What it does — and doesn't

  • Site config — restores /etc/aryaos/aryaos-config.txt and /etc/charontak.ini from the packaged defaults in /usr/share/aryaos/defaults; resets issue, issue.net, and motd.
  • Per-gateway /etc/default/<svc> — reinstalled to package defaults when online (via apt-get --reinstall). Offline, these are left as-is — reset again online to restore them.
  • Operator-uploaded TAK certificates — deletes the files under /etc/aryaos/tls, /etc/charontak/tls, and the per-gateway tls directories (the directories themselves are kept).
  • Device identity — removes the machine-id and firstboot markers so aryaos-firstboot re-runs: the box gets a new DEVICE_SUFFIX, hostname, and per-device web TLS certificate on the next boot, and the login password is re-expired.
  • Local state — drops update, support-bundle, and config-backup state JSON that referenced the old identity.
  • The OS and all installed packages — nothing is uninstalled or re-flashed.
  • The network connection, by default — saved Wi-Fi/NetworkManager connections and the onboarding hotspot password are preserved unless you pass --wipe-network, so a remote box isn't stranded off the network after a reset. (The AntSDR point-to-point link is always kept.)

After the reset the box reboots into first-boot setup, exactly like a freshly flashed image — first boot re-derives identity and regenerates the web TLS certificate.

When to use it

  • Re-issuing a unit to a new operator or a new mission.
  • Recovering from a configuration you can't unwind by hand.
  • Clearing a lab/test box back to a known baseline.

Back up first

A factory reset overwrites your site config and deletes uploaded TAK certs.
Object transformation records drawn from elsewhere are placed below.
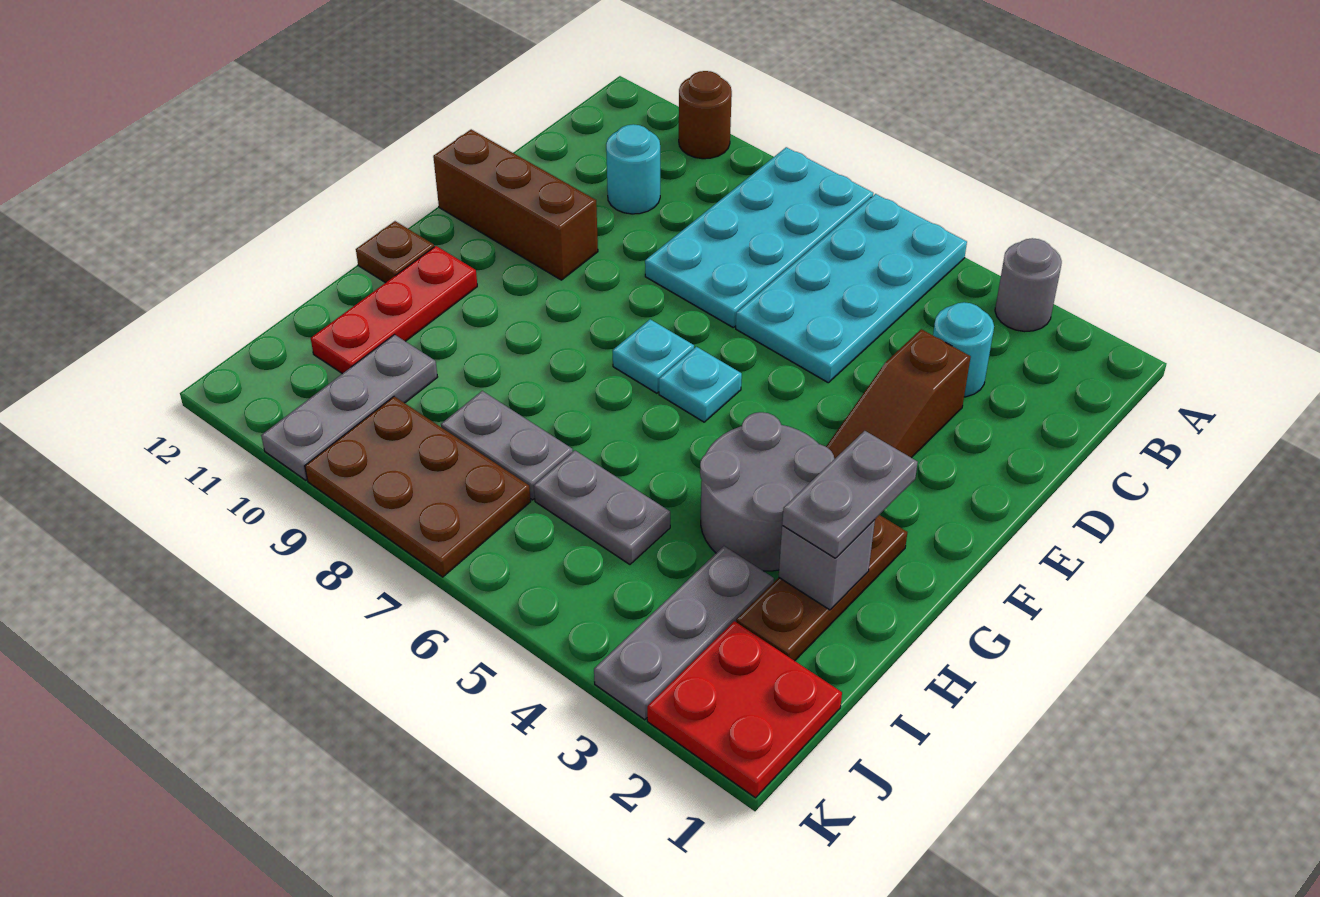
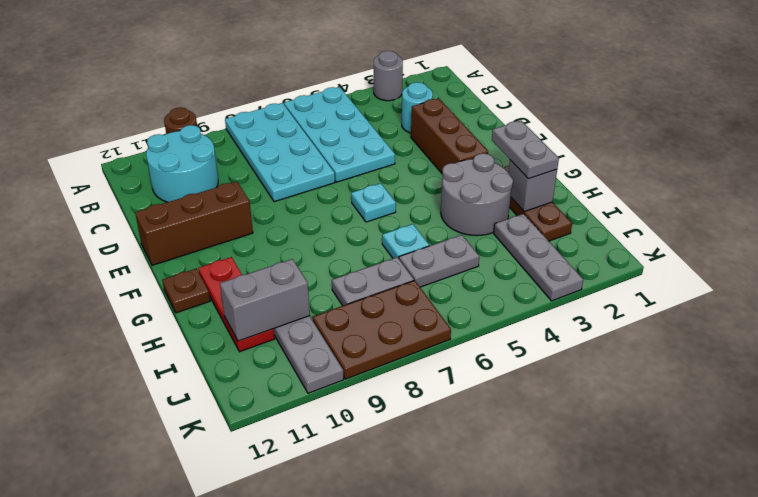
cyan 1x1 round brick [606,124,660,214] -> cyan 2x2 round brick [146,125,218,202]
brown 1x3 slope [826,329,971,459] -> brown 1x3 brick [411,98,488,173]
cyan 1x1 plate [613,319,694,393] -> cyan 1x1 plate moved to [382,224,429,258]
none -> grey 1x2 brick [220,259,310,341]
red 2x2 plate [647,621,842,798] -> none

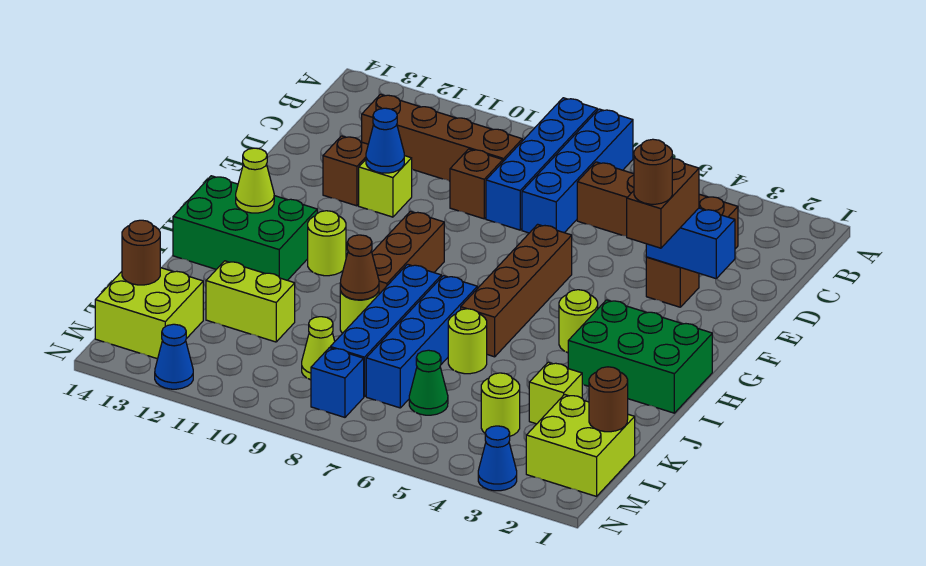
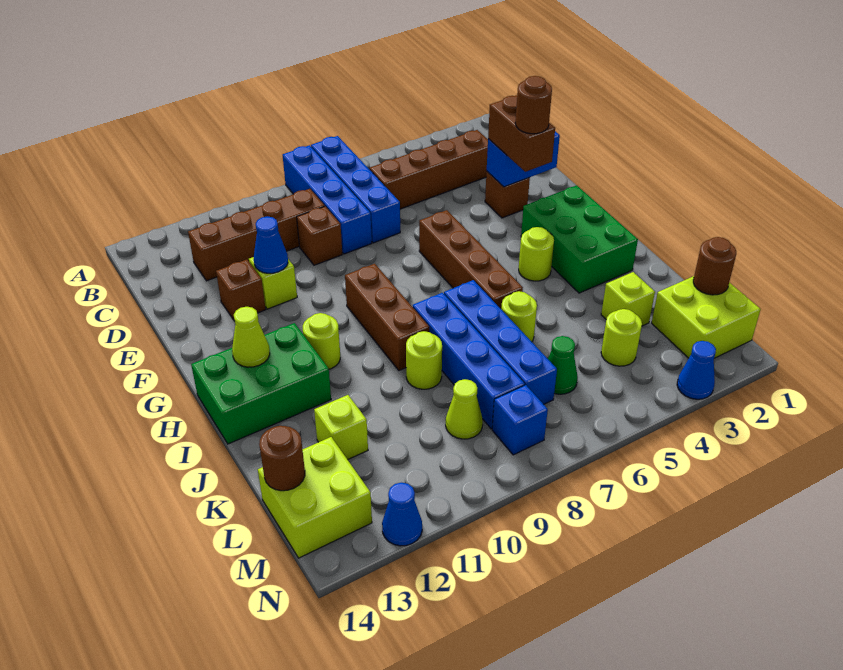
green 2x3 brick [568,300,712,413] -> green 2x3 brick turned to [521,185,638,293]
brown 1x1 cone [340,235,379,300] -> none
lime 1x2 brick [206,261,295,342] -> lime 1x1 brick [314,395,368,460]

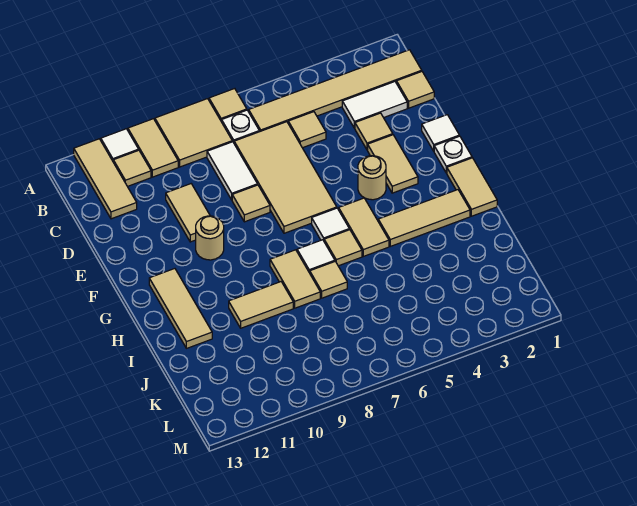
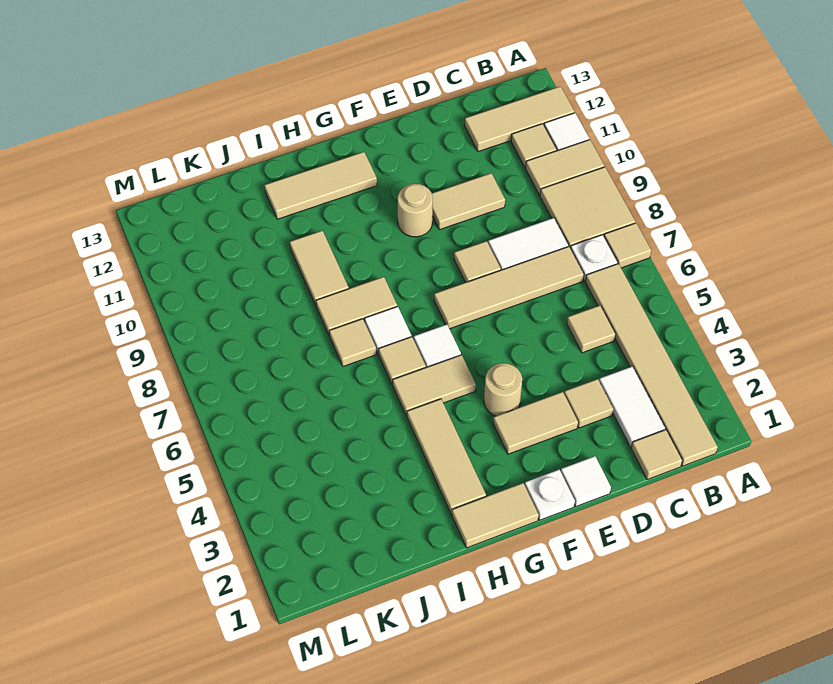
tan 2x4 tile [234,122,337,233] -> tan 1x4 tile [434,246,584,329]

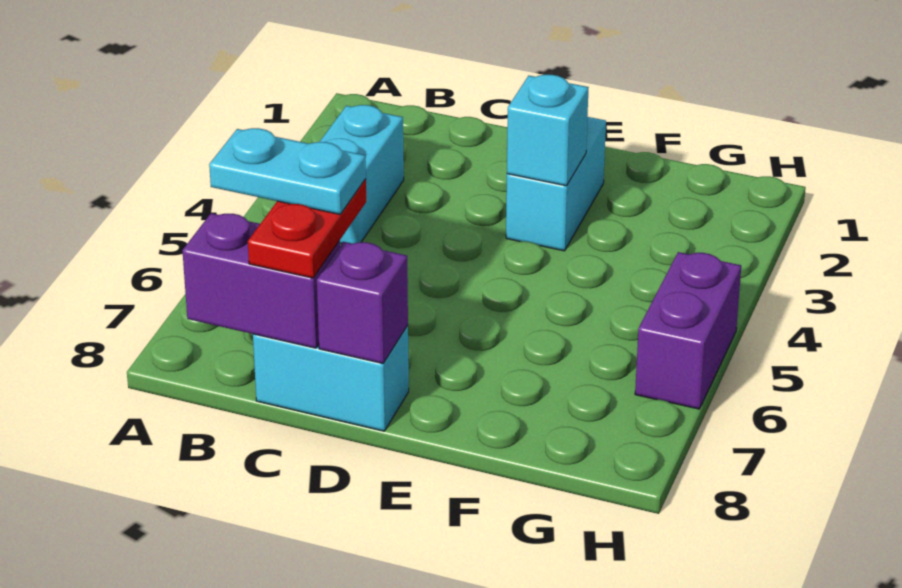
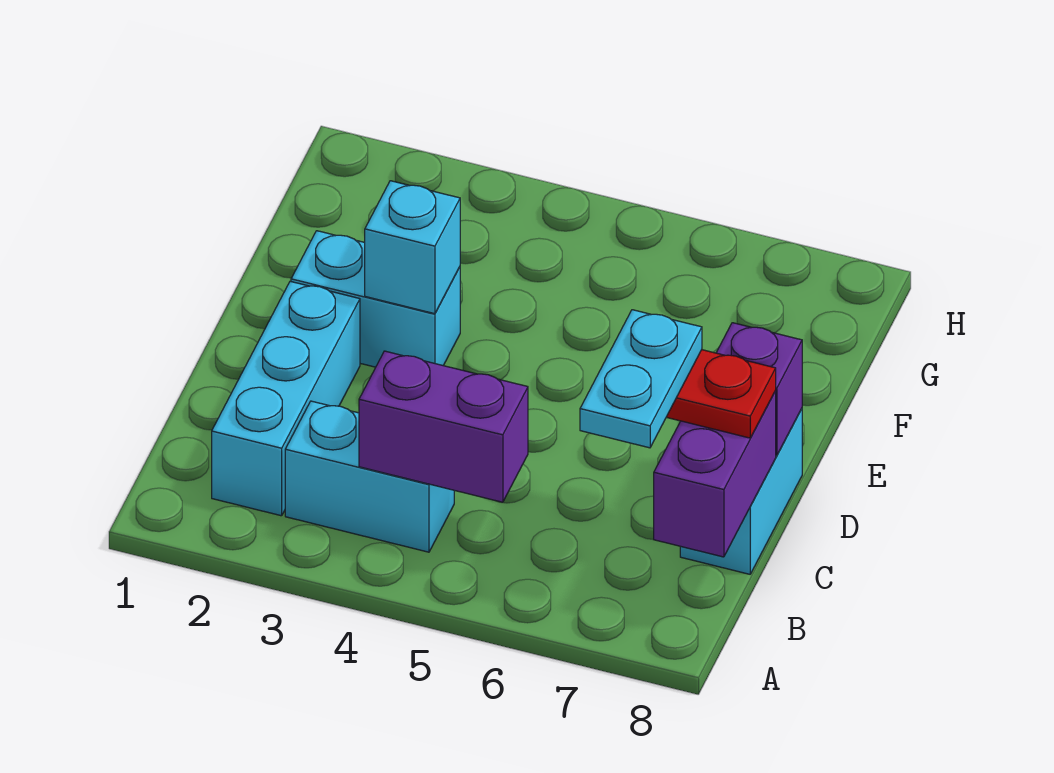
none -> cyan 1x3 brick [212,281,360,516]
purple 1x2 brick [635,252,741,409] -> purple 1x2 brick moved to [359,351,528,502]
If there's any chance you'll want the current setup again — or want to move it to a replacement box — make a backup first.

How to run it

  1. Open Cockpit → AryaOS Site → Factory reset.
  2. Read the confirmation, which lists what will be cleared, and confirm.
  3. The card runs the reset (--service) and the box reboots into first-boot setup.
sudo aryaos-factory-reset                  # keep network; prompt to confirm
sudo aryaos-factory-reset --wipe-network   # ALSO remove saved Wi-Fi + hotspot password
sudo aryaos-factory-reset --no-reboot      # do the reset but stay up (testing)

Interactively, the command lists what it will clear and requires you to type the hostname to proceed:

Type the hostname (aryaos-1a2b) to proceed:
Flag Effect
(none) Reset config + identity, keep the network, prompt, then reboot.
--wipe-network Also remove saved Wi-Fi/NetworkManager connections and the hotspot password (box reverts to open onboarding).
--service Non-interactive (used by the Cockpit card, which already confirmed).
--no-reboot Do the reset but don't reboot — for testing.

Factory reset vs. zeroize

Both return the box to a clean first-boot state, but they answer different questions:

Factory reset Zeroize
Goal Clean slate for re-use Secure sanitize for decommission/capture
Config & identity Restored to defaults / cleared Destroyed
Certs & keys Uploaded TAK certs deleted All key material shredded + overwritten
Logs / tracks / history Not specifically wiped Shredded; free space overwritten + TRIMmed
Network Kept by default Wiped by default (--keep-network to keep)
Secure erase? No Best-effort (see the flash-media caveat)

If the box is going somewhere you don't control, use Zeroize, not factory reset.